Again, if anyone has an ATC successfully setup and configured for outside access, please share there experience and the best way to setup an ATC.
i dunno about the others, but for me back to my mac was temperamental - it sometimes
worked and sometimes didn't.
So here's what I did:
1. Setup a dyndns account
2. setup port forwarding for AFP on my router and directed that traffic to my TC
after this, if my laptop couldn't see the TC on the side panel of a finder window, I just go to connect to server and type AFP://myaccount.Dyndns.Org and it would connect.
if you want specifics let me know and I can tell you the exact settings.
Another thought. I have always wondered why Apple didn't come out with a Time Capsule NAS. That would be great. How about two versions of ATC. You have one version of the ATC like it is now and you have a second version without router features. The second version is a NAS with ethernet and wireless feature to it. You can use the Time Capsule NAS as a place to store your data and use it as TM backup. Yes, I am aware that you have a Mac Mini and use that as a NAS. It would be great if Apple came out with a NAS.
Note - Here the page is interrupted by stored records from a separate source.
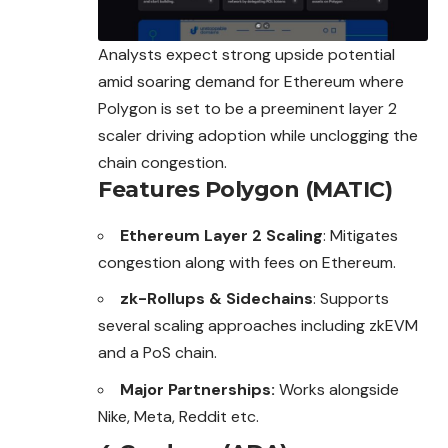
Analysts expect strong upside potential
amid soaring demand for Ethereum where
Polygon is set to be a preeminent layer 2
scaler driving adoption while unclogging the
chain congestion.
Features Polygon (MATIC)
Ethereum Layer 2 Scaling
: Mitigates
congestion along with fees on Ethereum.
zk-Rollups & Sidechains
: Supports
several scaling approaches including zkEVM
and a PoS chain.
Major Partnerships:
Works alongside
Nike, Meta, Reddit etc.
I tried to setup to access Time Capsule over Internet same as some post in this forum (method: Using Port Mapping), but i could not change the Private IP Address (as per above picture)
Anyone have clue ?
Thank you so much.
Method #3: Using Port Mapping
- If the 802.11n or 802.11ac AirPort Extreme Base Station (AEBS) or Time Capsule (TC) is connected directly to the broadband Internet modem, verify that the modem is in bridge mode, i.e., if the modem provides NAT & DHCP services, disable them.
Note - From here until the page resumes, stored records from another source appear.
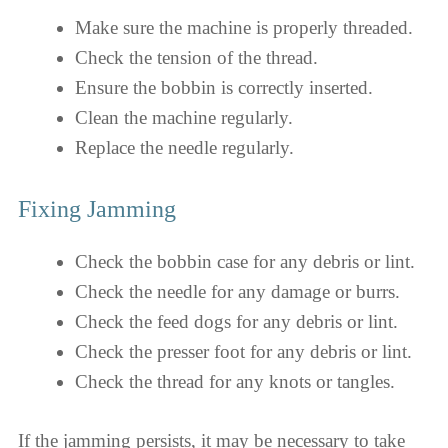
Make sure the machine is properly threaded.
Check the tension of the thread.
Ensure the bobbin is correctly inserted.
Clean the machine regularly.
Replace the needle regularly.
Fixing Jamming
Check the bobbin case for any debris or lint.
Check the needle for any damage or burrs.
Check the feed dogs for any debris or lint.
Check the presser foot for any debris or lint.
Check the thread for any knots or tangles.
If the jamming persists, it may be necessary to take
- If the AEBS or TC is downstream of another router or gateway device, configure that device for port mapping/forwarding to the AEBS or TC. (Note: AFP requires that TCP port 548 be mapped.) Also, configure the AEBS or TC to have a static Private IP address so that it will always be found at the same address.
- Use CheckIP (or equivalent) to determine your router's current Public (WAN-side) IP address.
- Start the AirPort Utility > Select the AEBS or TC, and then, note the IP address shown.
- Select Manual Setup.
- Verify that Connection Sharing = Share a public IP address is selected on the Internet > Internet Connection tab.
- Select Disks, and then, select File Sharing.
- Verify that both the "Enable file sharing" and "Share disks over WAN" options are enabled.
- Verify that Secure Shared Disks = With a disk password. (Recommended)
- Verify that AirPort Disks Guest Access = Not allowed. (Recommended)
- Select Advanced, and then, select the Port Mapping tab.
- Click the plus sign to add a new port mapping.
- For Service, select the "Personal File Sharing" option.
- In the Public UDP Port(s) and Public TCP Port(s) boxes, type in a 4-digit port number (e.g., 8888) that you choose. In the Private IP Address box, type the internal IP address of your AEBS that you wrote down in step 1. In the Private UDP Port(s) and Private TCP Port(s) boxes, type 548. Click Continue.
- In the Description box, type a descriptive name like "AirPort Disk File Sharing," and then, click Done.
- Click on Update.
You cannot change to 192.168 if the router is using 10.0.1.1 which is the TC default.
Post all the details.. eg summary page when you click it in airport utility.
You also cannot leave one field empty. Although for AFP you do only need TCP not UDP.
And the TC must be the only router in the network.. you should have a public IP on the wan interface .. Do you??